■ **Aufgabenstellung**:
[a] Womit begründet die befragte Person im vorliegenden Auszug, dass sich der alte kemalistische Staatsapparat Erdoğan nicht ergeben hat? Antworten Sie in ein bis drei Sätzen.
[b] Wie lässt sich im vorliegenden Auszug der Absatz, der mit „Er betrachtet sich nicht nur“ beginnt, als kurze Stichpunktliste wiedergeben, ohne dass seine wesentlichen Fakten verloren gehen?

■ **Vorliegender Auszug**:
★ ★ ★ ★ ★

Die AKP ist nicht zu einer staatstragenden Partei geworden, sondern zu einer Partei von Erdoğan…

…und Erdoğan betrachtet sich als identisch mit dem Staat.

Er betrachtet sich nicht nur als identisch mit dem Staat, sondern auch mit der ganzen Türkei. Jeden, der gegen ihn ist, erklärt er automatisch zum Feind der Türkei. Damit nicht genug, bezichtigt er seine Gegner des Landesverrats. Und wenn das alles nicht hilft, hetzt er seine Medien und Rechtsanwälte auf sie. Seit seinem Amtsantritt im Sommer 2014 gab es fast 2000 Klagen gegen Bürger, die Erdoğan beleidigt haben sollen. Das ist eine antidemokratische, ausgrenzende und polarisierende Politik und leider glaubt Erdoğan, das er genau mit diesem Politikstil erfolgreich geworden ist. Ich hingegen bin der Meinung, dass das System Erdoğan und der Staat nicht ein und dasselbe sind. Er hat den Staat nicht ganz vereinnahmt.

Es handelt sich also um zwei Akteure mit verschiedenen Agenden: Der Staat und Erdoğan?

Richtig. Höchstwahrscheinlich gibt es eine Zusammenarbeit zwischen ihnen. Als der alte kemalistische Staatsapparat gesehen hat, dass er mit den alten Methoden nicht mit Erdoğan fertig wird, hat er seine Strategie geändert und spielt auf Zeit.

Wie kommen Sie zu dieser Einschätzung?

Seit Erdoğan Hakan Fidan, den er als seinen engsten Vertrauten bezeichnet, an die Spitze des Geheimdienstes MİT gesetzt hat, verhält sich der Geheimdienst wie ein verlängerter Arm der AKP. Aber jeder weiß, dass der MİT eine dunkle Behörde ist, die ihre Finger überall im Spiel hat – auch in vielen dubiosen Machenschaften. Er ist mitverantwortlich für die vielen unaufgeklärten Morde, die es heute immer noch gibt. Wie kann diese Einrichtung nur dadurch, dass die Spitze von einem Erdoğan-Vertrauten besetzt wird, zu einem Erdoğan-Amt mutieren?

Kann sie das?

Es ist ein Schein, der trügt. Die Kulisse täuscht. Zur Zeit scheint es so zu sein, dass ein Staatspräsident an der Spitze des Staates steht, der alle Einrichtungen kontrolliert und diese Kontrolle weiter zu einer totalen Kontrolle hin ausbauen will. Aber der Staatsapparat, der in der Entstehungszeit der Republik etabliert wurde und der immer noch existiert…

…Sie meinen die Kemalisten…

…ja. Der wird sich so leicht nicht ergeben. Falls er sich ergeben hätte, wäre Erdoğan für die von ihm selbst ausgerufene Hexenjagd gegen die Hizmet-Bewegung nicht auf die Hilfe der alten Ultra-Kemalisten angewiesen. Bis noch vor einigen Jahren hat Erdoğan Doğu Perinçek dämonisiert. Heute sieht man ihn auf fast jedem Bildschirm regierungsnaher Sender.

★ ★ ★ ★ ★

■ **Datenteil**:
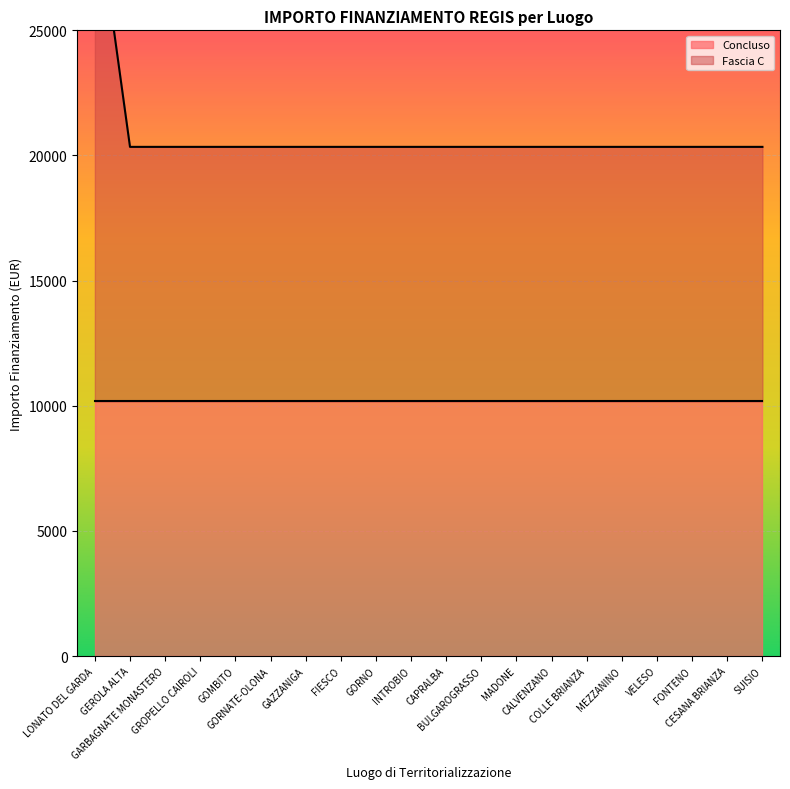

Reading right to left, transcribe all the data shown in this chart.

20344	20344	20344	20344	20344	20344	20344	20344	20344	20344	20344	20344	20344	20344	20344	20344	20344	20344	20344	30516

★ ★ ★ ★ ★

■ **Lösungen in Reihenfolge**:
[a] Hätte sich der Staatsapparat ergeben, wäre Erdoğan für die von ihm selbst ausgerufene Hexenjagd gegen die Hizmet-Bewegung nicht auf die Hilfe der alten Ultra-Kemalisten angewiesen. Als Beispiel wird Doğu Perinçek genannt, den Erdoğan bis vor einigen Jahren dämonisiert hat und der heute auf fast jedem Bildschirm regierungsnaher Sender zu sehen ist.

[b]
- Erdoğan sieht sich als identisch mit dem Staat und mit der ganzen Türkei.
- Wer gegen ihn ist, gilt ihm als Feind der Türkei und wird des Landesverrats bezichtigt.
- Reicht das nicht, hetzt er seine Medien und Rechtsanwälte auf seine Gegner.
- Seit seinem Amtsantritt im Sommer 2014 gab es fast 2000 Klagen gegen Bürger wegen angeblicher Beleidigung Erdoğans.
- Diese Politik ist antidemokratisch, ausgrenzend und polarisierend, doch Erdoğan glaubt, mit diesem Stil erfolgreich geworden zu sein.
- Die befragte Person hält das System Erdoğan und den Staat für verschieden, denn Erdoğan hat den Staat nicht ganz vereinnahmt.